Dubois (2001) menyebutkan istilah khusus dalam menyebut sebuah ungkapan khusus dari suatu bahasa, istilah tersebut adalah idiotisme . Idiotisme ialah semua pola konstruksi yang nampak khas pada suatu bahasa dan tidak sesuai dengan aturan pembentukan kalimat atau sintaksis di dalam bahasa lain.
Dalam penggunaannya, istilah ini dinyatakan dalam suatu ekspresi idiomatik atau biasa disebut expression (ungkapan). Ungkapan ini dapat berbentuk ungkapan khusus (locution), peribahasa (proverbe), dan pepatah (dicton) ( Rey, 1989). Batasan antara locution, proverbe dan dicton tidaklah jelas dan lebih cenderung pada penggunaannya daripada bentuk. Masyarakat pemakai bahasa tersebut cenderung tidak memberi batasan yang pasti mengenai perbedaan dari bentuk-bentuk bahasa tersebut, karena pada penggunaannya lebih ditekankan pada makna yang terkandung dalam ungkapan tersebut dan tujuan pembicara menggunakannya (Mahardika,2010)
Menurut Chaer (1981) idiom adalah satuan bahasa entah berupa kata, frasa maupun kalimat yang maknanya tidak dapat ditarik dari kaidah umum gramatikal yang berlaku dalam bahasa tersebut, atau tidak dapat diramalkan dari makna leksikal unsur-unsur yang membentuknya.
Dikatakan pula oleh Chaer (1981) walaupun makna idiom tidak dapat ditarik menurut kaidah umum gramatikal yang berlaku atau tidak dapat diramalkan dari makna leksikal unsur-unsurnya, namun secara historis komparatif dan etimologis nampak masih bisa dicari kaitan makna keseluruhannya dengan makna leksikal unsur-unsurnya. Artinya, makna idiom itu masih bisa teramalkan dari makna leksikal unsur-unsur yang membentuknya. Tapi banyak pula idiom yang tidak bisa dinalar seperti pantat kuning “kikir”, pergi ke negeri cacing “meninggal“. Makna idiom bersifat eksosentris, artinya maknanya tidak dapat dijabarkan baik secara leksikal maupun gramatikal dari makna unsur-unsurnya.
Idiom sering disebut sebagai gabungan kata, konstruksi, kelompok kata, satuan bahasa dan lain-lain. Hal ini disebabkan karena bentuk idiom memang berwujud gabungan kata dengan kata atau gabungan antar dua kata atau lebih. Pada dasarnya, gabungan kata tersebut membentuk satu kata yang memiliki arti baru dan bermakna kiasan.
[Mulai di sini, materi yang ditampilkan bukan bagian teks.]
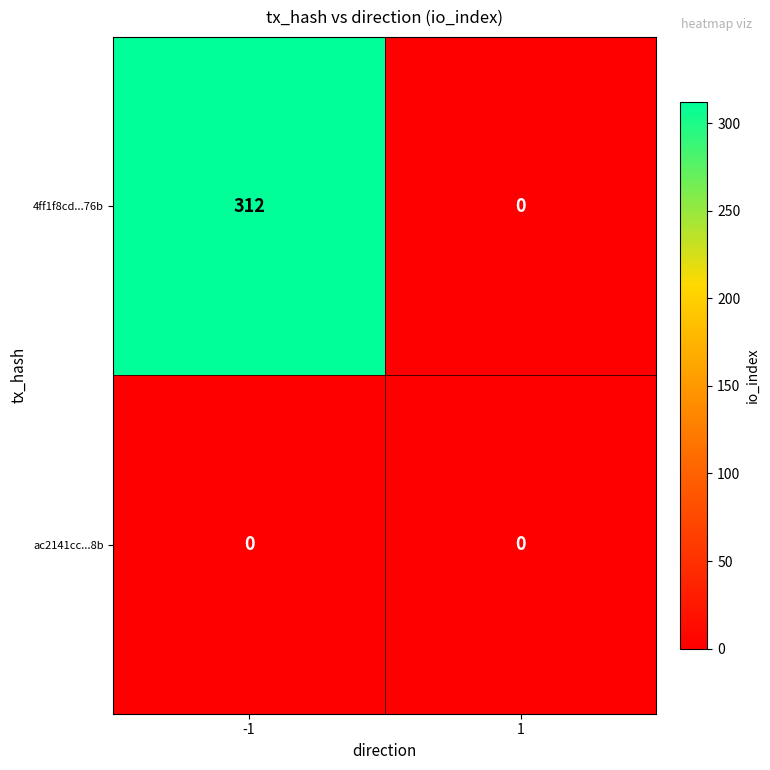

Rank the series by their average value, from lowest to highest.

ac2141cc...8b, 4ff1f8cd...76b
Dikenal pula adanya gabungan kata yang berupa frase dan gabungan kata yang berupa kata majemuk serta memiliki makna kiasan. Selain itu, ada beberapa bentuk kata yang apabila mengalami proses perulangan menjadi memiliki makna baru, bermakna kiasan (tidak memiliki arti leksikal kata itu sendiri) dan bermakna lugas, contoh mata-mata, gula-gula, guna-guna. Jadi, satuan bahasa yang berupa idiom dapat berwujud kata ulang, kata majemuk dan frase.
Badudu (1992) menekankan makna idiom, juga sifat penyimpangannya dari pemakaian bahasa yang umum, bahwa :
Idiom tidak terbatas hanya pada dua kata atau lebih yang digabungkan dan mengandung makna baru dan tidak menonjolkan makna masing-masing komponen. … … Idiom adalah semua bentuk bahasa yang khas atau khusus dengan makna tertentu. Yang tidak dapat diterangkan berdasarkan makna leksikal setiap katanya; juga tidak dapat diterangkan berdasarkan kaidah umum yang berlaku. Terhadap idiom tidak dapat diajukan pertanyaan: Mengapa bentuknya begitu? Mengapa artinya begitu? Mengapa kata itu yang digunakan dan bukan kata anu?. Itulah idiom yang lahir dari kebiasaan berbahasa dan diterima sebagai konvensi atau kesepakatan.